Nous ne devons pas tout expliquer à nouveau aux élèves, mais leur transférer la responsabilité des apprentissages. Ils ne doivent pas non plus passer leur temps à consulter leurs notes de cours ou leur manuel. La pratique autonome ne doit pas être un temps de récapitulation de ce qui a été vu, mais offrir des occasions d’applications nouvelles et d’élaboration autour des contenus.
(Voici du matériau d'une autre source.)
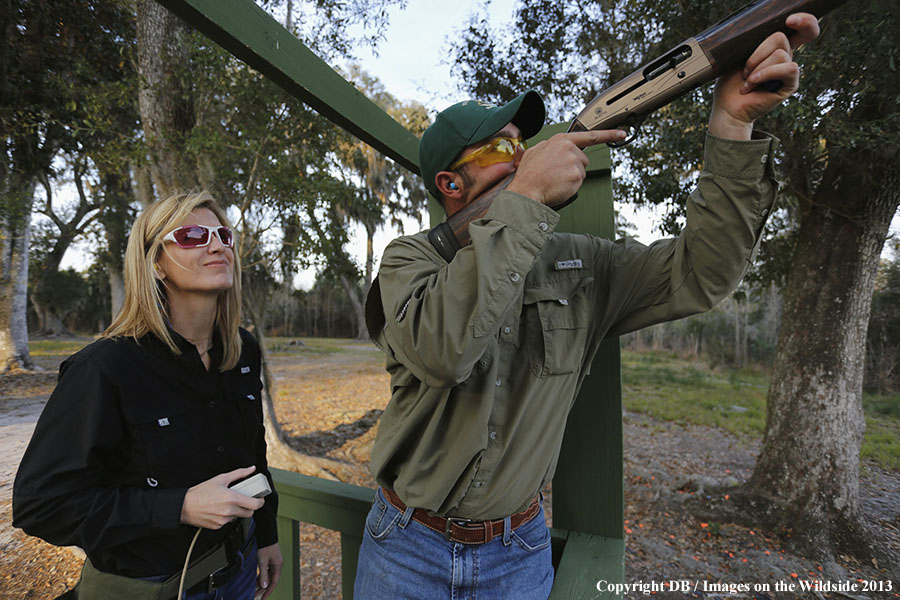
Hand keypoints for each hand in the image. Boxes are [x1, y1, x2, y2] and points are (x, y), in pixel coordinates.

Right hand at [181, 466, 264, 528]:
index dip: (260, 501)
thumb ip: (239, 474)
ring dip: (238, 511)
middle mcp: (229, 511)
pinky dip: (228, 516)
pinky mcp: (218, 526)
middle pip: (249, 512)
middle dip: (249, 506)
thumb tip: (251, 469)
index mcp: (232, 498)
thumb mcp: (221, 478)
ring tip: (228, 503)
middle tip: (244, 500)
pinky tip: (220, 509)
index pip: (255, 504)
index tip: (260, 498)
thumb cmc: (201, 492)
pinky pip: (228, 522)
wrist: (185, 506)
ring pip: (239, 517)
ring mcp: (224, 520)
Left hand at [256, 543, 282, 598]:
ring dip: (261, 583)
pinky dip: (261, 577)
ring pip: (267, 576)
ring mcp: (273, 563)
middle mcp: (277, 565)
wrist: (266, 535)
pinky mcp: (269, 561)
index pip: (274, 582)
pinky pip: (265, 571)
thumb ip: (263, 574)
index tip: (263, 598)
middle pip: (270, 580)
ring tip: (254, 590)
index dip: (268, 591)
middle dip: (263, 589)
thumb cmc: (265, 547)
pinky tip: (256, 581)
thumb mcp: (263, 561)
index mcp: (278, 566)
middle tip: (255, 596)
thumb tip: (264, 586)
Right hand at [507, 129, 625, 205]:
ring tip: (555, 179)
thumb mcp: (535, 151)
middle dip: (573, 167)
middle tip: (556, 173)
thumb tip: (554, 147)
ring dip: (571, 177)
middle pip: (582, 159)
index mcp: (561, 140)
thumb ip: (549, 146)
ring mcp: (574, 162)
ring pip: (581, 172)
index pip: (590, 135)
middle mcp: (570, 148)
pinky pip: (579, 182)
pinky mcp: (577, 176)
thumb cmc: (529, 175)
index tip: (621, 134)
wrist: (526, 191)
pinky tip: (558, 185)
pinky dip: (570, 186)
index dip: (609, 135)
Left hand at [709, 12, 820, 139]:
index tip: (790, 20)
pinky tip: (753, 83)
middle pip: (780, 37)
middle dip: (757, 54)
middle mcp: (783, 56)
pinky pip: (788, 68)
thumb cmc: (729, 84)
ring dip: (758, 68)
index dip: (804, 20)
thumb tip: (763, 29)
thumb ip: (753, 41)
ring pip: (780, 54)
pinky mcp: (790, 84)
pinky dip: (766, 74)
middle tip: (745, 71)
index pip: (800, 27)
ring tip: (747, 81)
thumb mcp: (736, 56)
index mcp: (773, 48)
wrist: (727, 108)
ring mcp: (788, 70)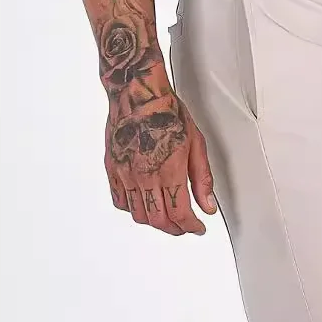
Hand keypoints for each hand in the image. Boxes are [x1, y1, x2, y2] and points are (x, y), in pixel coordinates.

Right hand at [104, 84, 215, 236]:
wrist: (138, 92)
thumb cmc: (166, 112)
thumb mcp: (196, 144)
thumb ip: (202, 179)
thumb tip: (207, 206)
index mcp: (169, 171)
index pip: (180, 214)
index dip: (191, 227)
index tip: (197, 227)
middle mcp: (145, 176)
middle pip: (159, 220)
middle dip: (175, 228)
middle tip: (184, 225)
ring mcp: (126, 174)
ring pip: (139, 215)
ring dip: (155, 221)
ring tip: (166, 215)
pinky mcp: (113, 169)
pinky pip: (120, 201)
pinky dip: (133, 209)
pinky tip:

Dans cette optique, les élèves sont engagés activement à aller rechercher des connaissances dans leur mémoire à long terme. Cela signifie que la pratique de la récupération doit être effectuée autant que possible sans avoir accès à des notes sur le sujet ou aux solutions. Le simple fait de revenir sur un sujet ne constitue pas une récupération, car la mémoire de travail peut se reposer sur un support extérieur sans engager la mémoire à long terme. C’est la même raison pour laquelle la relecture ne fonctionne pas bien comme méthode d’apprentissage.


Mis à jour le 24/02/2024



Bibliographie


Mark Enser, Teach Like Nobody’s Watching, 2019, Crown House

Barak Rosenshine, Principles of instruction: research-based strategies that all teachers should know, American Educator 36(1) (2012): 12–19, 39. Available at: https://www.aft.org/sites/default/files/periodicals/Rosenshine.pdf.

Jeffrey D. Karpicke and Phillip J. Grimaldi, Retrieval-based learning: a perspective for enhancing meaningful learning, Educational Psychology Review 24 (2012): 401–418 at 401.